Ein anderes Denken, andere Ideen – das sei gerade im Bereich der Materialwirtschaft besonders interessant. Der Blick auf den Preis greife zu kurz, wie Kießling an einem Beispiel aus der Medizin verdeutlichte. Ein künstliches Hüftgelenk aus dem 3D-Drucker ist zwar teurer. Durch die individuelle Fertigung verringere sich jedoch die Reha-Zeit um bis zu 50 Prozent – unter dem Strich geht die Rechnung auf. Ein anderes Beispiel: Warum sollten Einkäufer Schrauben in vier- oder fünfstelliger Höhe bestellen und dann teuer lagern, wenn die Produktion nur einzelne braucht?
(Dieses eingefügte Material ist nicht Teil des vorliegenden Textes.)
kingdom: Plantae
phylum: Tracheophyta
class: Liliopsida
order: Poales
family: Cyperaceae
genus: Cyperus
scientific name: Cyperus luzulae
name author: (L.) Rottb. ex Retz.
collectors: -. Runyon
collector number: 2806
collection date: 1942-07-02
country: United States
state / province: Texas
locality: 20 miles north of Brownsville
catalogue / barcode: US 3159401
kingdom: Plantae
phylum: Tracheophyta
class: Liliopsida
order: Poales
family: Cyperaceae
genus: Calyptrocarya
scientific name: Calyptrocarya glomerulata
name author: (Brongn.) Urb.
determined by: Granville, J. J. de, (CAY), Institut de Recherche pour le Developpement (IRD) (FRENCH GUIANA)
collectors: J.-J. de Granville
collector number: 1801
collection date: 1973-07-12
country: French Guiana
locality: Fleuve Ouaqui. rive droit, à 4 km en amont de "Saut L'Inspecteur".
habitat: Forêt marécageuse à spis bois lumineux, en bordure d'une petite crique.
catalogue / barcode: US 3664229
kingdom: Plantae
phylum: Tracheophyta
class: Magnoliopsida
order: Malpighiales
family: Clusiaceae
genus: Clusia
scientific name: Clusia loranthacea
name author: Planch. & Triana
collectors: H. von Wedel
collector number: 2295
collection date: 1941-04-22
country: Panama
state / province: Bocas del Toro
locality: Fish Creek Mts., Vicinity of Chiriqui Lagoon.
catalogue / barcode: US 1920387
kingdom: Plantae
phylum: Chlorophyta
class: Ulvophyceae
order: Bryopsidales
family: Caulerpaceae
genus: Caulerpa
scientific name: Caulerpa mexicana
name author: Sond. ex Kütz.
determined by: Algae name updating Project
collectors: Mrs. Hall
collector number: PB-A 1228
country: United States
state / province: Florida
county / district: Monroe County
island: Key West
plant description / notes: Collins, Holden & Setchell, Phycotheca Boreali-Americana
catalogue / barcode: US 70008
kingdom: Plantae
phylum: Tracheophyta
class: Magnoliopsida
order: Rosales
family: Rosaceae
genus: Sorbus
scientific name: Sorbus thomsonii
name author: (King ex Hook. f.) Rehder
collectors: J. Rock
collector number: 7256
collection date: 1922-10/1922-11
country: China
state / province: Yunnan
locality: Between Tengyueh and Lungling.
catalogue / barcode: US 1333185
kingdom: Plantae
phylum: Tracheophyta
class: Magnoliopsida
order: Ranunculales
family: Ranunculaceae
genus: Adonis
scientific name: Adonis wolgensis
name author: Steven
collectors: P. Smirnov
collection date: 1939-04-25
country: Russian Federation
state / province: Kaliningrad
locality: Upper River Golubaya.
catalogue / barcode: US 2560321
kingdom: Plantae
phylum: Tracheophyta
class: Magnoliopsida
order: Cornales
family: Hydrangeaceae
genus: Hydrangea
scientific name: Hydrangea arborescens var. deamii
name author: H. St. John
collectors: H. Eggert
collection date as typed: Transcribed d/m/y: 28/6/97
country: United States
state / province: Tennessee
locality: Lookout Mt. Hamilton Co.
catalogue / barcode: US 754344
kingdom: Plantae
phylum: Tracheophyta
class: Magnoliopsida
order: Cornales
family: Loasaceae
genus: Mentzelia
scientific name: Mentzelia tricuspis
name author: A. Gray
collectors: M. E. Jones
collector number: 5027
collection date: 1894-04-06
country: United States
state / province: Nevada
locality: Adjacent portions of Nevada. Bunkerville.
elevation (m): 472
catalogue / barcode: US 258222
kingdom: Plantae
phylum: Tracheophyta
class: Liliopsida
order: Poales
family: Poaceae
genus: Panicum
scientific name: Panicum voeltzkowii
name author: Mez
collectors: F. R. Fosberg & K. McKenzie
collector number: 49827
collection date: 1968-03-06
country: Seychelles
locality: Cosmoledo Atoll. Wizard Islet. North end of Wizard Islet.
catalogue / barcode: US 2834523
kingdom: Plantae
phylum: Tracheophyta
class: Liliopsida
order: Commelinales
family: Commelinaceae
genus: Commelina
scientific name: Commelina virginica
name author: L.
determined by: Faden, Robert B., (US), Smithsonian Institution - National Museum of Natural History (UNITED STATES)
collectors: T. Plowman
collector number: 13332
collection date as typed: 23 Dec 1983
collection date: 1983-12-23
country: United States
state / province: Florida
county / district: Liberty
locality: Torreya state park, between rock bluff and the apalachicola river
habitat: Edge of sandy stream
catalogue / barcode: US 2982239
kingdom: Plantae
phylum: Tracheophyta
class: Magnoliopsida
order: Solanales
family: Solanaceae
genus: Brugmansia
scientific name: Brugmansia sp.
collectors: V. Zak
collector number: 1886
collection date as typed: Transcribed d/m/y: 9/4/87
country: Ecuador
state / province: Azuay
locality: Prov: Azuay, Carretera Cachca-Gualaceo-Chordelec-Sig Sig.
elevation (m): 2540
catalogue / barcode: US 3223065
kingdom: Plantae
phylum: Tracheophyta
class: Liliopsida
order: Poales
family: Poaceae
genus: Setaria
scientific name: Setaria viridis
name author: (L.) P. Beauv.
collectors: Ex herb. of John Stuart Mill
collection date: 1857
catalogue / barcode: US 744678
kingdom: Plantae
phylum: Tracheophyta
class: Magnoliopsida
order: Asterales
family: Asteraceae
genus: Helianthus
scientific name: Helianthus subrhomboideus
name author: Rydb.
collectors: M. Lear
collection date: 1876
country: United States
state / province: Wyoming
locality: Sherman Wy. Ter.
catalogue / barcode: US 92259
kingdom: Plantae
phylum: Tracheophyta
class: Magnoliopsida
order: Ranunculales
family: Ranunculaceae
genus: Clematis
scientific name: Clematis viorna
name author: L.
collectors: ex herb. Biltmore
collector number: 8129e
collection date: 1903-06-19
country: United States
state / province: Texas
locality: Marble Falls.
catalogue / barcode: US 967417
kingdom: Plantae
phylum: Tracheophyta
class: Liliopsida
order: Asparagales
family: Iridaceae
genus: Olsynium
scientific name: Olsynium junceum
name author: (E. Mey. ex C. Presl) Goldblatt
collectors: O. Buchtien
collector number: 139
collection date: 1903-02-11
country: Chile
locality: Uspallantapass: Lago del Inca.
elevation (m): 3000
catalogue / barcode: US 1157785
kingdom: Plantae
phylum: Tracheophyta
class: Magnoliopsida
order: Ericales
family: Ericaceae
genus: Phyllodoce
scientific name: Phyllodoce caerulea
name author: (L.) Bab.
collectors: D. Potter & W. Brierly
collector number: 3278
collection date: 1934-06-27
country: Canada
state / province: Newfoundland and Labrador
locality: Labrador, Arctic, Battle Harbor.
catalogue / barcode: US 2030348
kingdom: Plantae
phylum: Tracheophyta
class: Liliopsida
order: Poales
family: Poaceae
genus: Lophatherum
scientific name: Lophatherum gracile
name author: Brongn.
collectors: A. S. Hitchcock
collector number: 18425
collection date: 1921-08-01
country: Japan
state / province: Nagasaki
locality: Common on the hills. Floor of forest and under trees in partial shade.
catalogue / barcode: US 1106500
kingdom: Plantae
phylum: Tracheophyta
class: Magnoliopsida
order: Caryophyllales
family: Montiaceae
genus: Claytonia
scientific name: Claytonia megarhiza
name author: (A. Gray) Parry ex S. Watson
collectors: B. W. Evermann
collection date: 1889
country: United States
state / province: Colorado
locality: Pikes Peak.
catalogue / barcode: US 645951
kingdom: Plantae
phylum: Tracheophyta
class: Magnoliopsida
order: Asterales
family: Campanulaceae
Wäre es da nicht günstiger, sie sich selbst auszudrucken?

Dass die additive Fertigung potenziell auch Nachteile hat, verschwiegen die Referenten nicht. Bestimmte Berufsgruppen, etwa der klassische Modellbauer, werden mit ziemlicher Sicherheit künftig nicht mehr gebraucht. Auch, was mit den Geräten gebaut wird, ist nicht zu 100 Prozent kontrollierbar. Ein Teilnehmer fragte in diesem Zusammenhang nach der Sicherstellung des Urheberrechts. Die Antwort: „Im Prinzip ist eine Geheimhaltungsvereinbarung die einzige Möglichkeit.“ Das Risiko des Ideenklaus und der Produktpiraterie bestehe aber ebenso in der klassischen Produktion.

Praxiswissen aus erster Hand

Jede Technik werde anfangs skeptisch beäugt, fasste Kießling zusammen. Der Anwendungszweck sei ein wichtiger Aspekt bei der Entscheidung, ob der Einsatz der Technologie jeweils sinnvoll ist oder nicht. Viele kommen auf den Geschmack, wenn sie die Maschinen und ihre Produkte erst einmal mit eigenen Augen gesehen haben. „Könnt ihr mal was bauen?“, sei oftmals die erste Frage an sie, später kämen die Anfragen für Kleinserien. Und schließlich interessieren sich die Kunden für eine eigene Maschine.